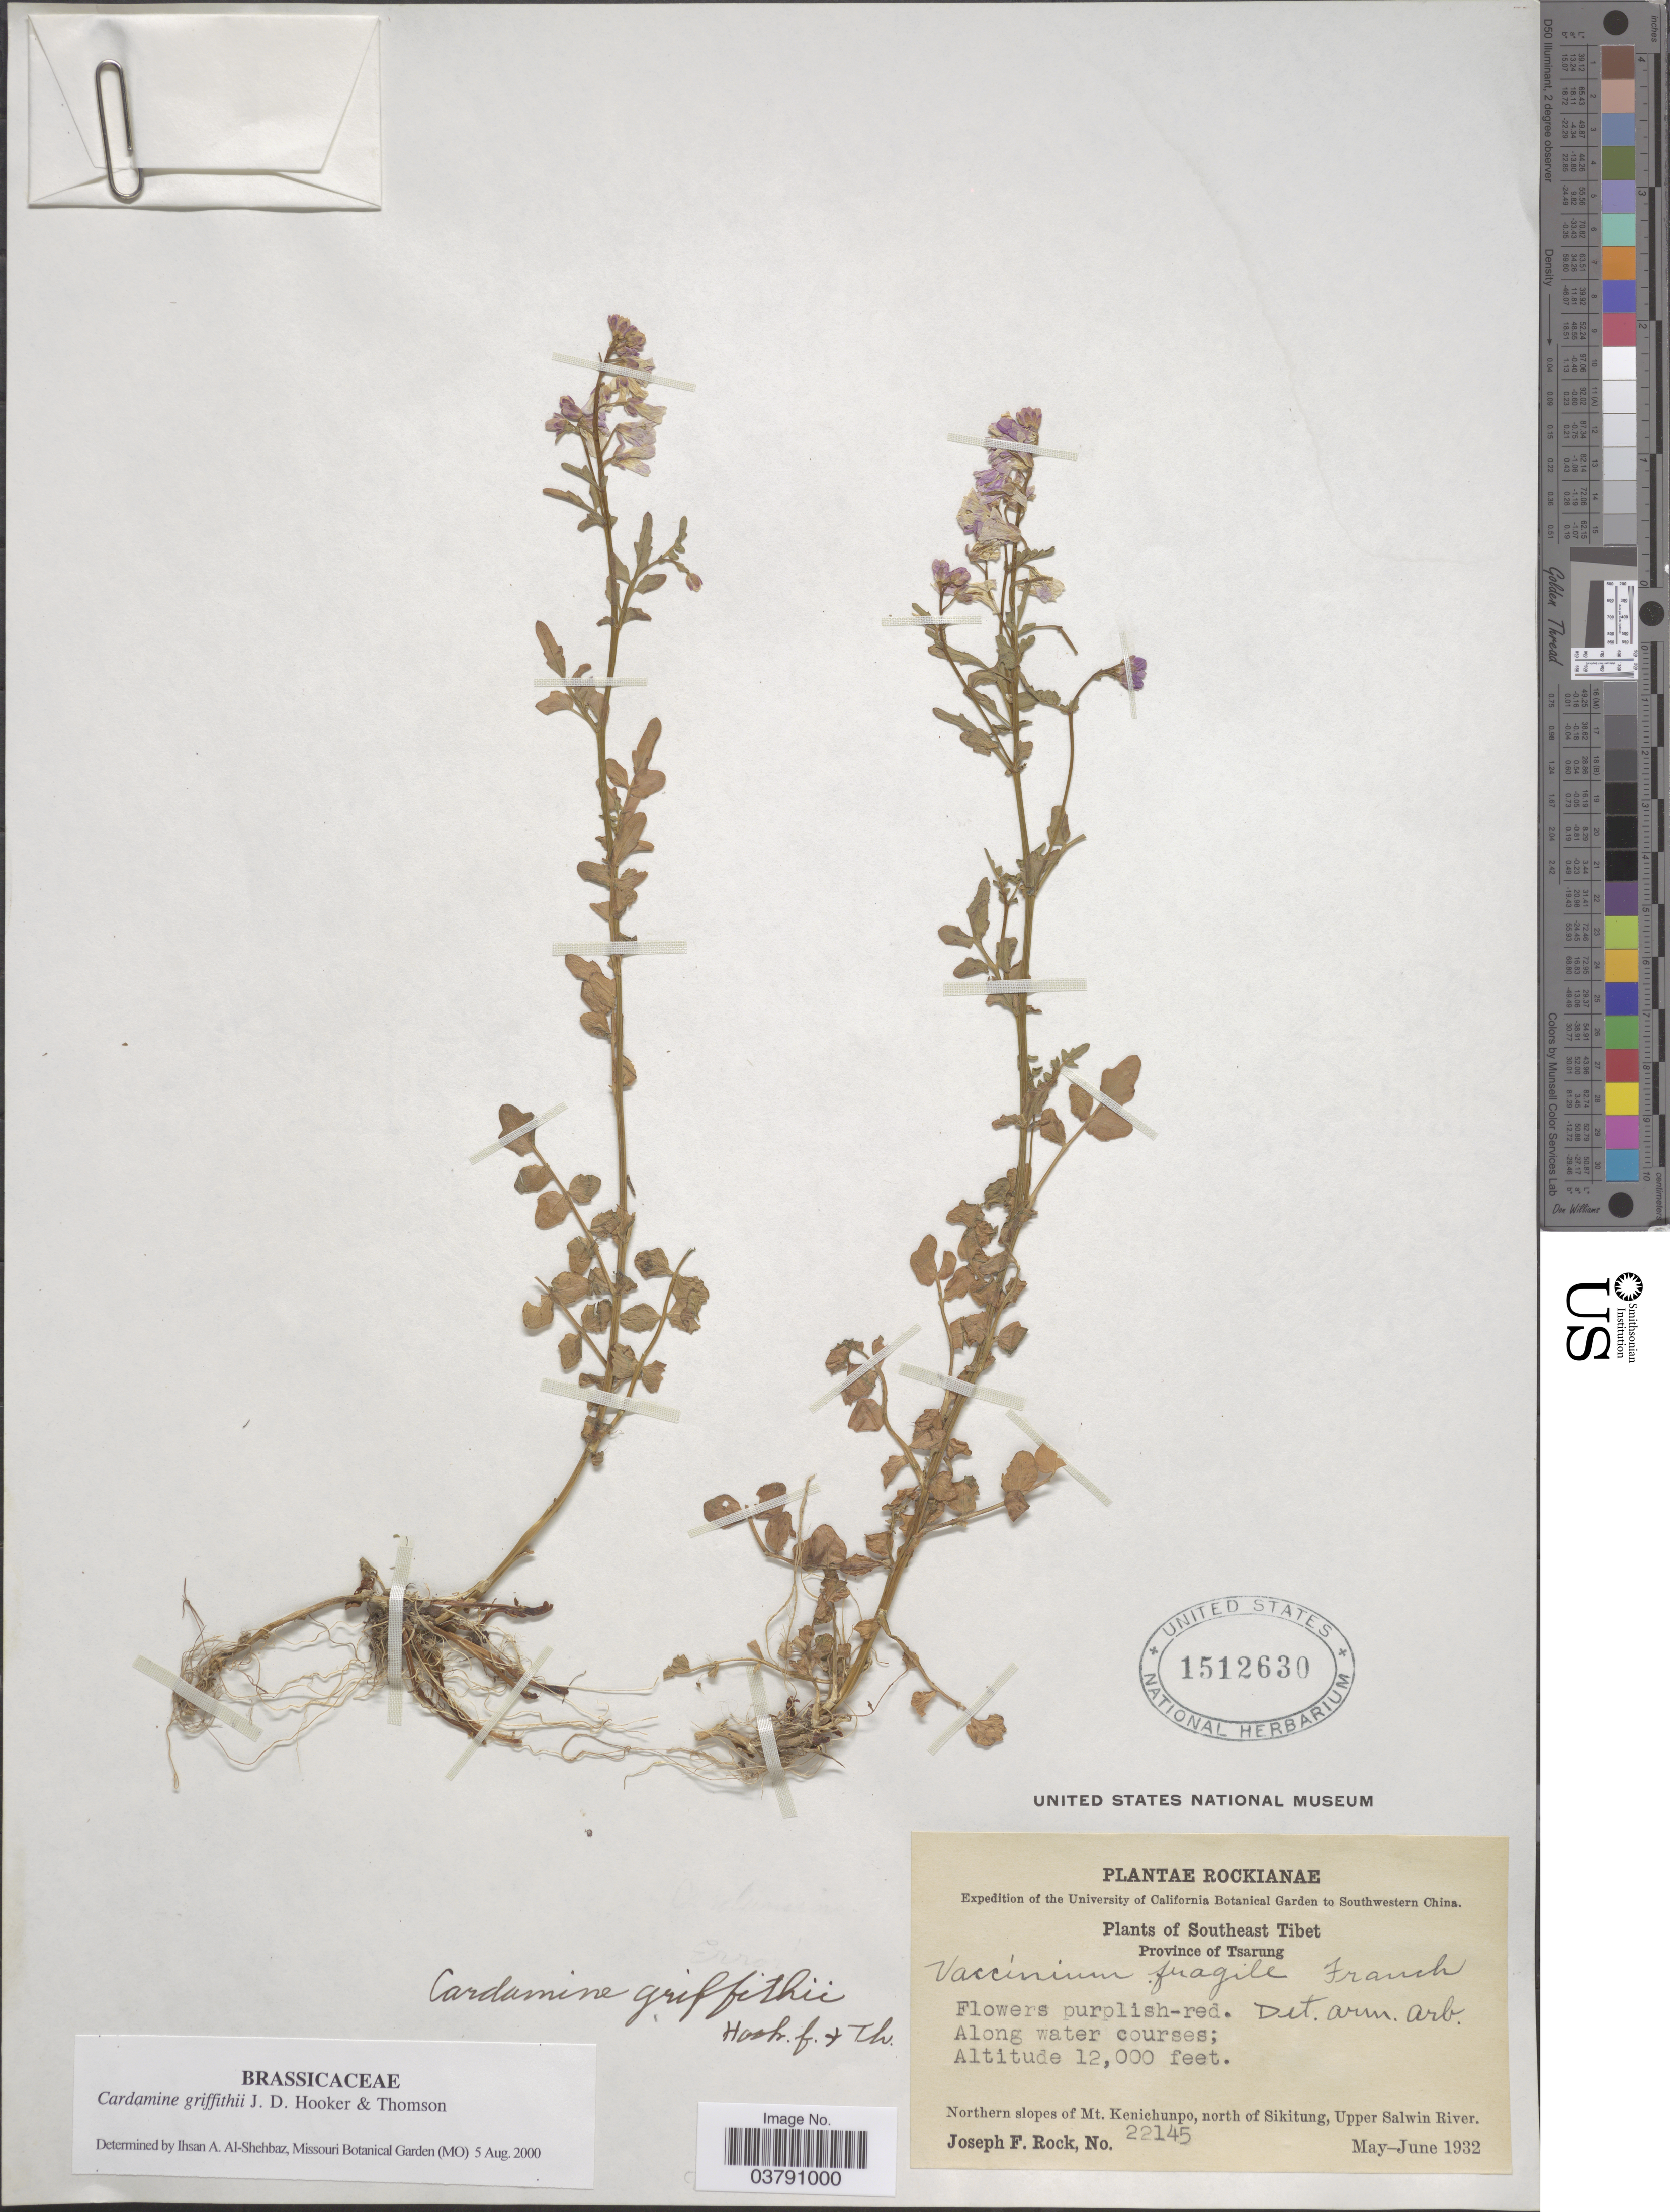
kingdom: Plantae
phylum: Tracheophyta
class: Magnoliopsida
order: Brassicales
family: Brassicaceae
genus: Cardamine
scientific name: Cardamine griffithii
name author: (Thomson) Hook. f.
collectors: J. F. Rock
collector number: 22145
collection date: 1932-05/1932-06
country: China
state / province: Xizang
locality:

━━━━━━━━━━━━━━━━

CONSIGNES DE TRAVAIL.
Renvoyez telles quelles toutes les lignes du matériau ci-dessus, sans reprendre les images.

RÉSULTAT PRODUIT.
kingdom: Plantae
phylum: Tracheophyta
class: Magnoliopsida
order: Brassicales
family: Brassicaceae
genus: Cardamine
scientific name: Cardamine griffithii
name author: (Thomson) Hook. f.
collectors: J. F. Rock
collector number: 22145
collection date: 1932-05/1932-06
country: China
state / province: Xizang
locality:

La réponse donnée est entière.